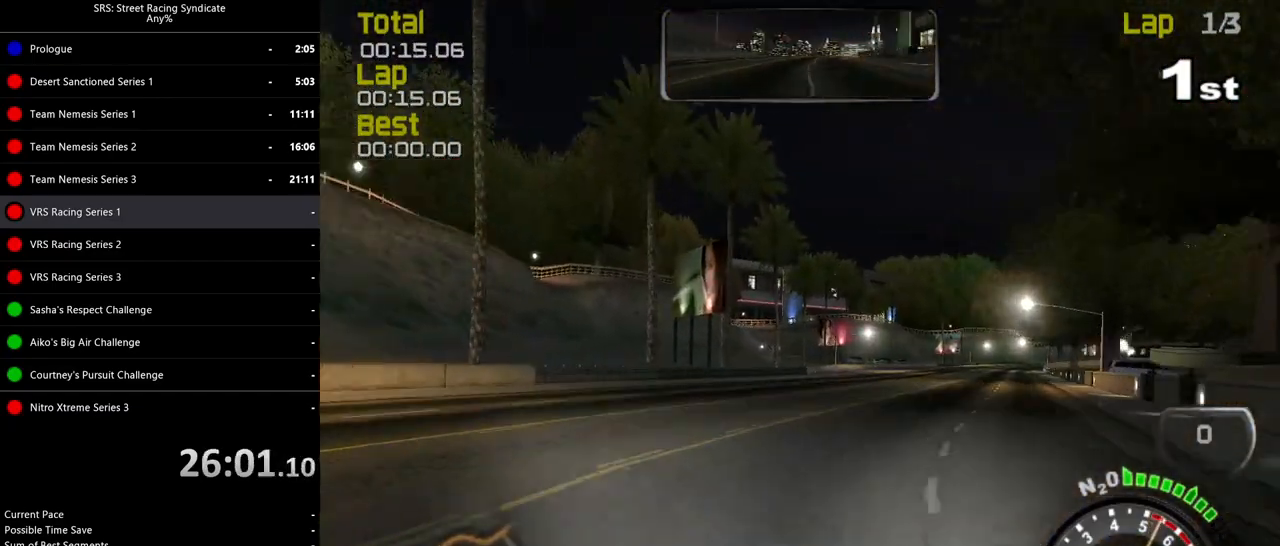
Gameplay with a controller (PlayStation layout); each line is a JSON object with the inputs held at the frame after it. "events" lists button and stick changes between this image and that frame as [ms after this image, input, new state], when the widget could be followed in between. Not read: right_stick.
{"buttons": ["R2"], "left_stick": "up-right", "events": []}
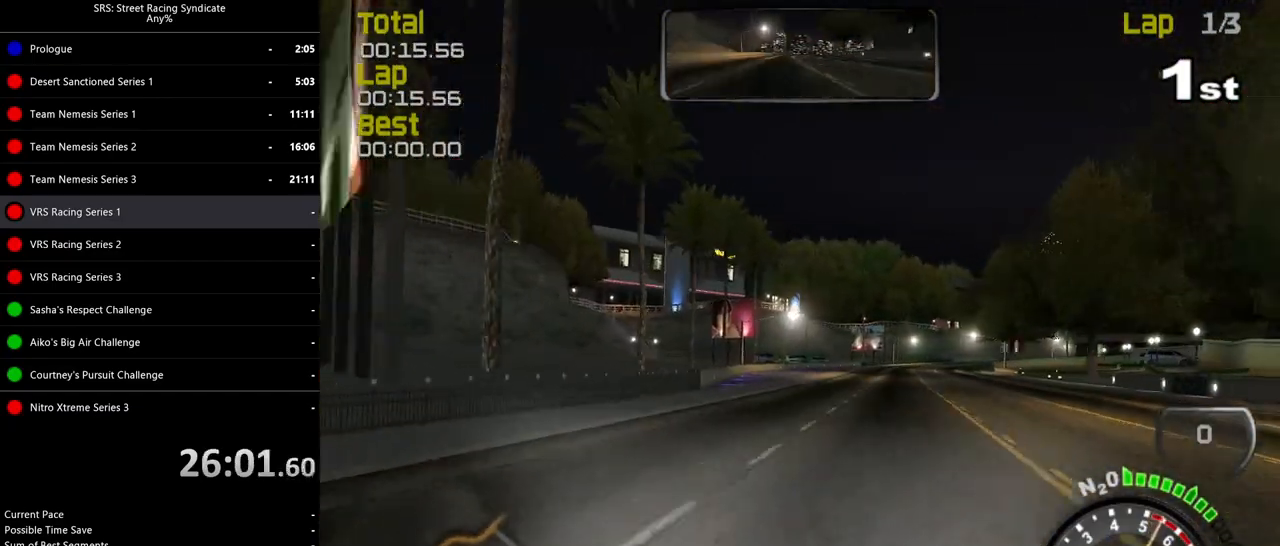
{"buttons": ["R2"], "left_stick": "up-right", "events": []}
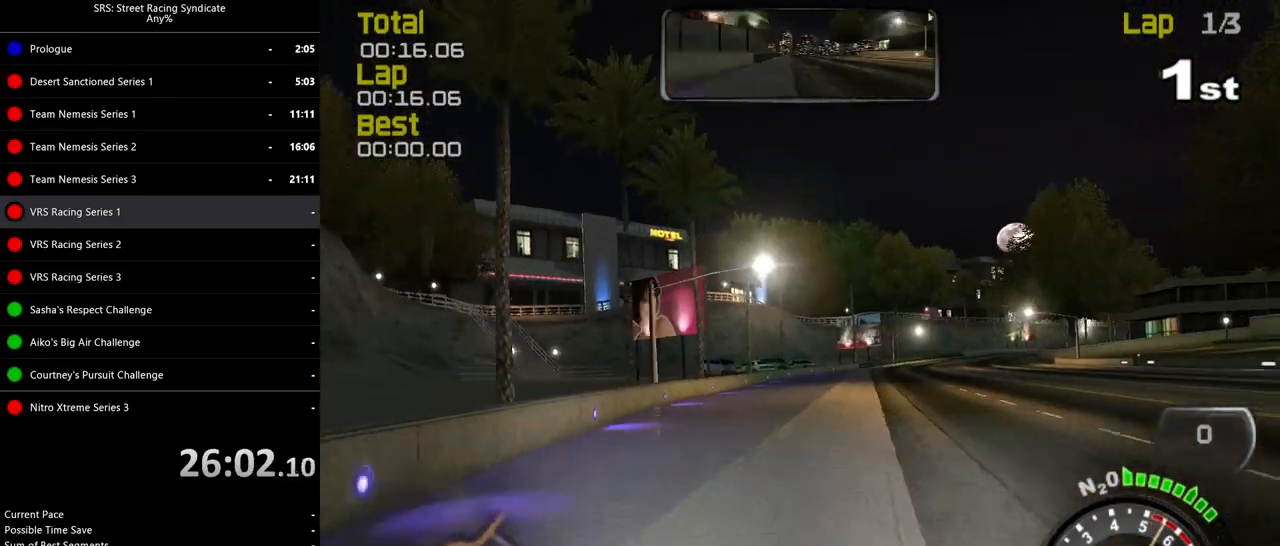
{"buttons": ["R2"], "left_stick": "up-right", "events": []}
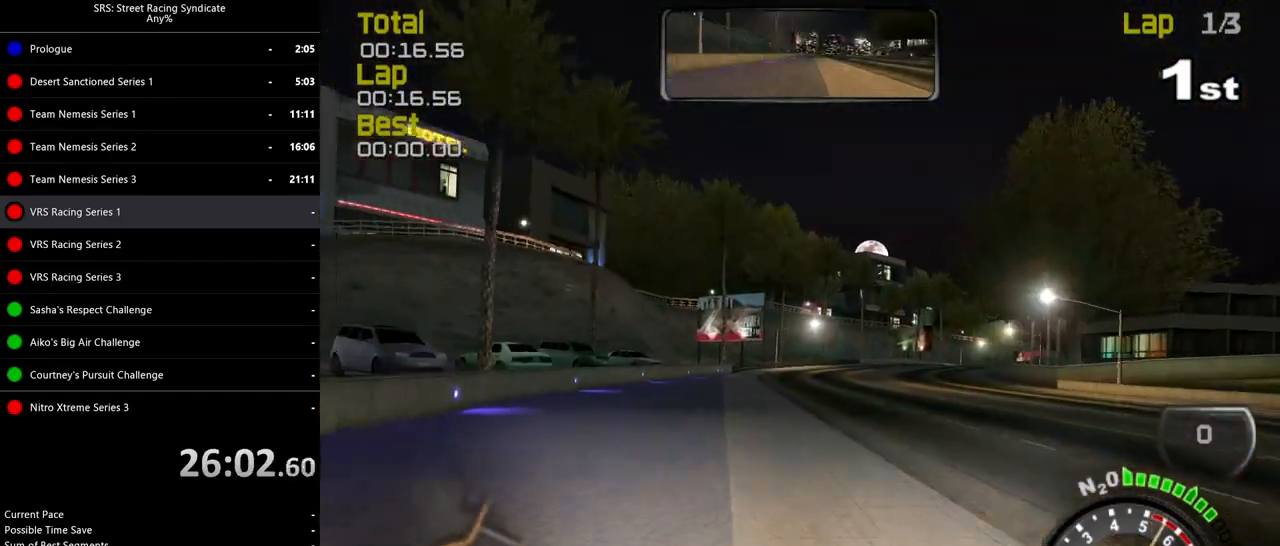
{"buttons": ["R2"], "left_stick": "up-right", "events": []}
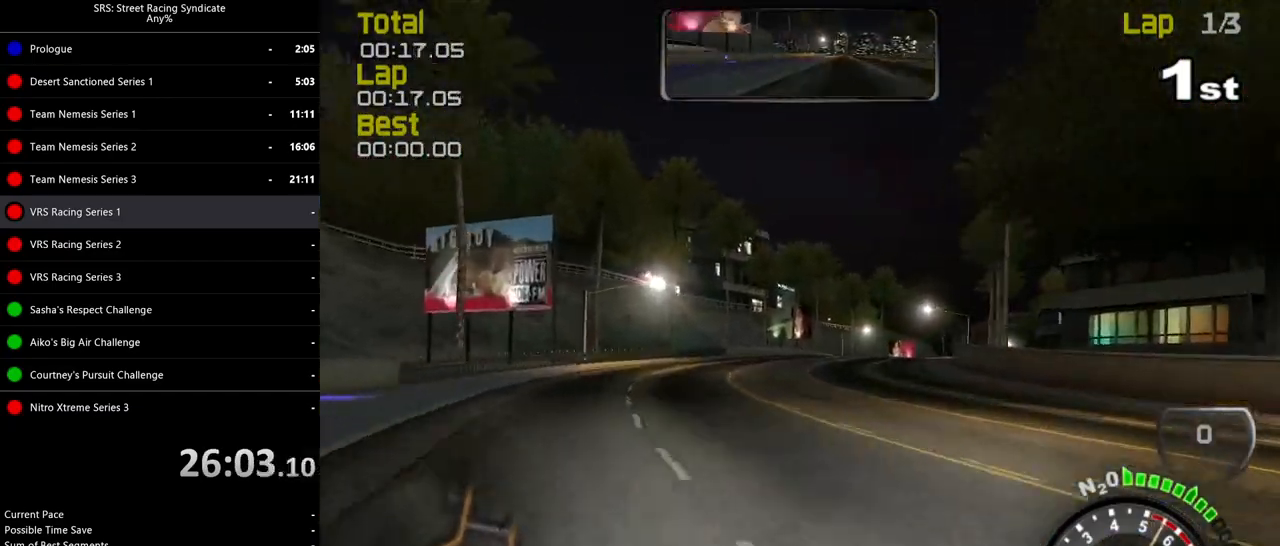
{"buttons": ["R2"], "left_stick": "up-right", "events": []}
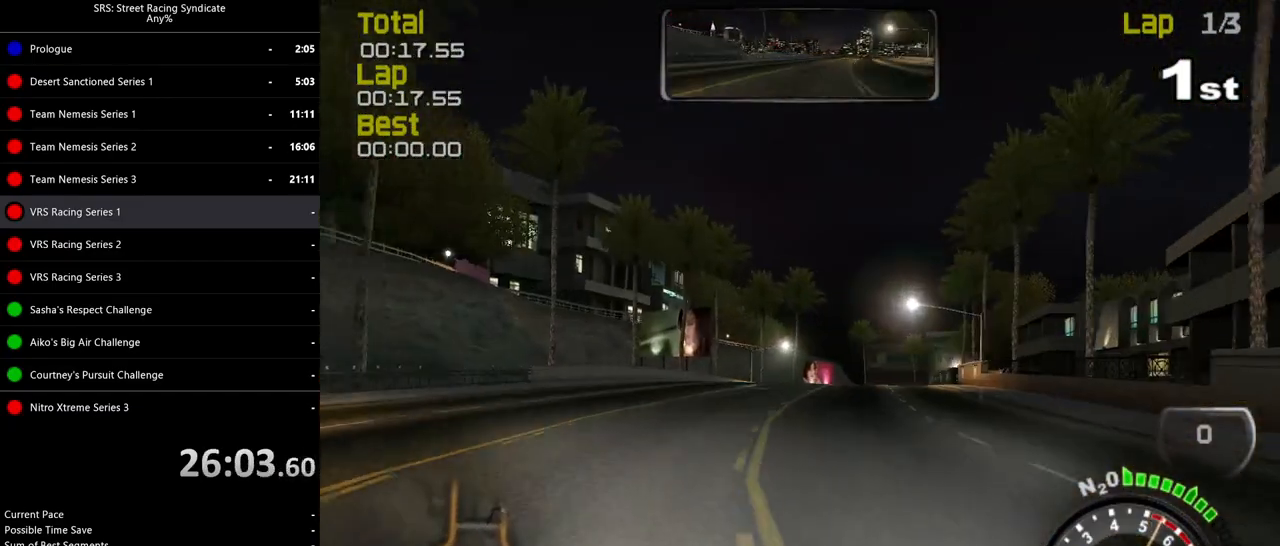
{"buttons": ["R2"], "left_stick": "up-right", "events": []}
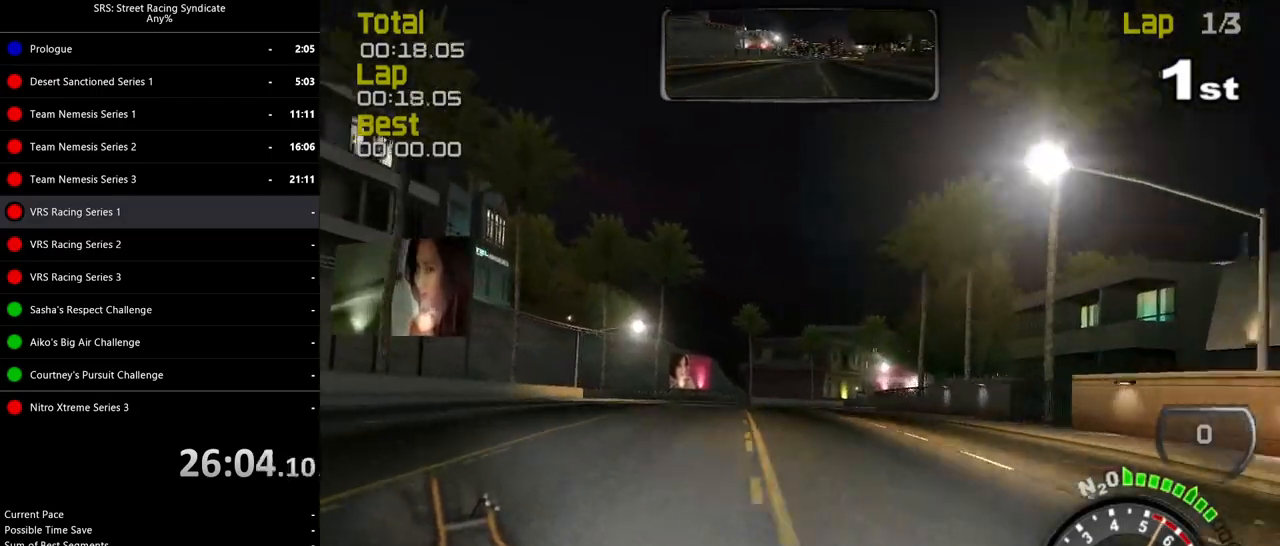
{"buttons": ["R2"], "left_stick": "up-right", "events": []}
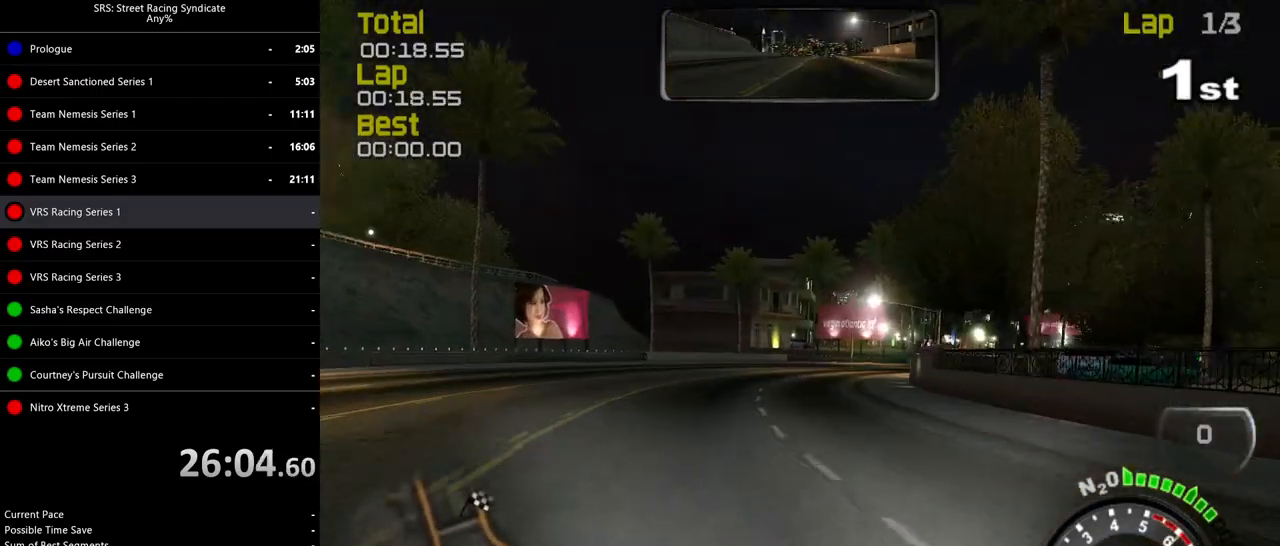
{"buttons": ["R2"], "left_stick": "up-right", "events": []}
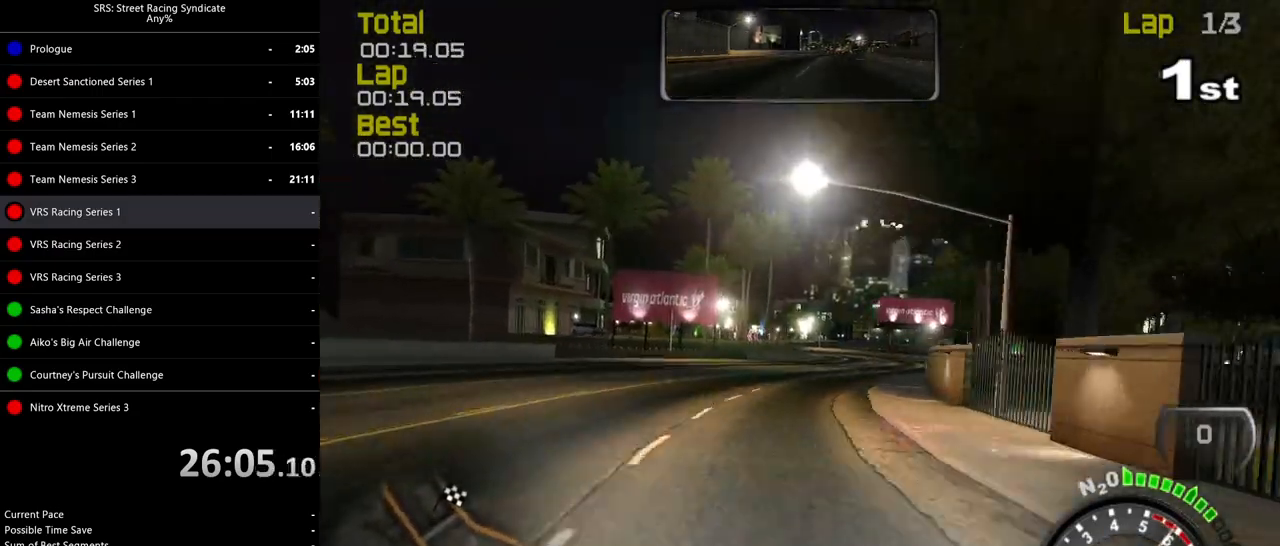
{"buttons": ["R2"], "left_stick": "up-right", "events": [[417, "CROSS", "down"], [501, "CROSS", "up"]]}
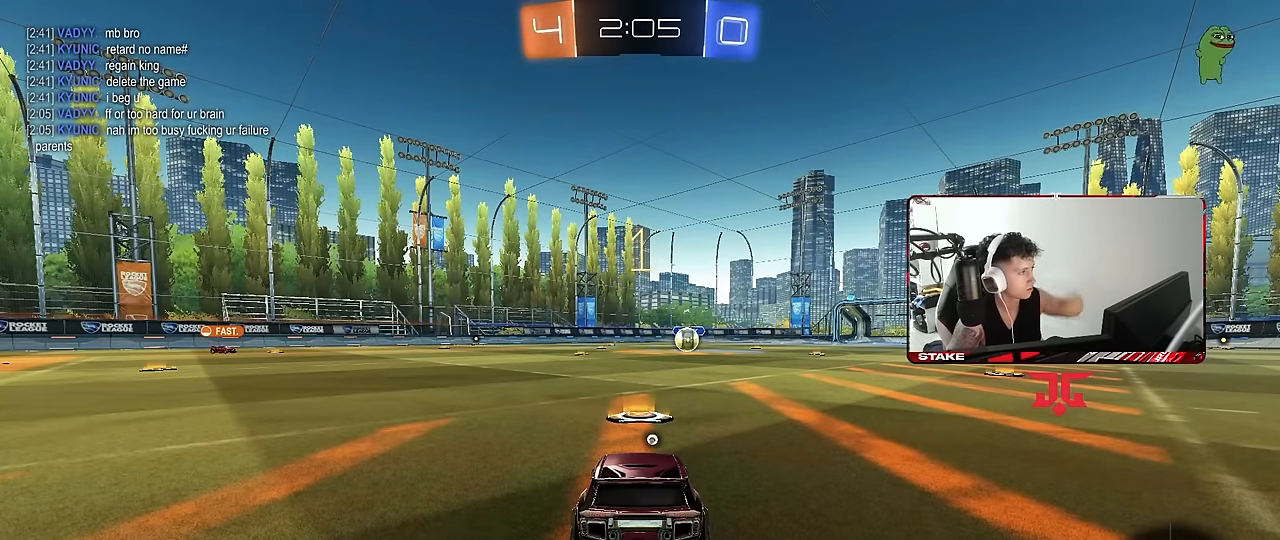
Gameplay with keyboard and mouse; each line is a JSON object with the keys and mouse buttons held at the frame after it. "events" lists presses ("down") and releases ("up") of "1", "2", "3", "4", "5", "a", "alt", "c", "caps_lock", "ctrl", "d", "e", "f", "g", "q", "r", "s", "shift", "space", "t", "tab", "v", "w", "x", "z", "mouse_left", "mouse_wheel" and "mouse_right" between this image and that frame as [ms after this image, input, new state], when the widget could be followed in between. "mouse_left", "mouse_wheel", "mouse_right" = the "left", "wheel", "right" buttons of the "mouse" list. No other keys are recorded. "wheel" means that the mouse wheel is clicked or scrolled. Mouse movement is not recorded.
{"keys": ["w"], "mouse": [], "events": [[334, "w", "down"]]}
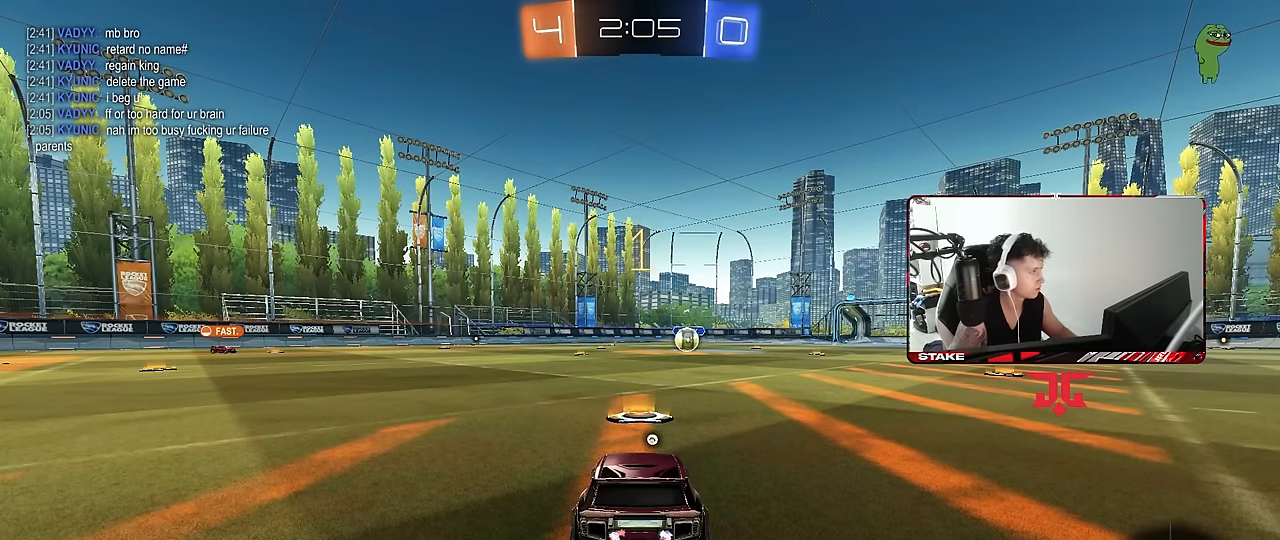
{"keys": ["d", "w"], "mouse": ["left", "right"], "events": [[450, "d", "down"], [500, "mouse_left", "down"], [500, "mouse_right", "down"]]}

==============================

(Task statement): Output the number of lines above holding the word "frame", and nothing besides it.

(Written solution): 2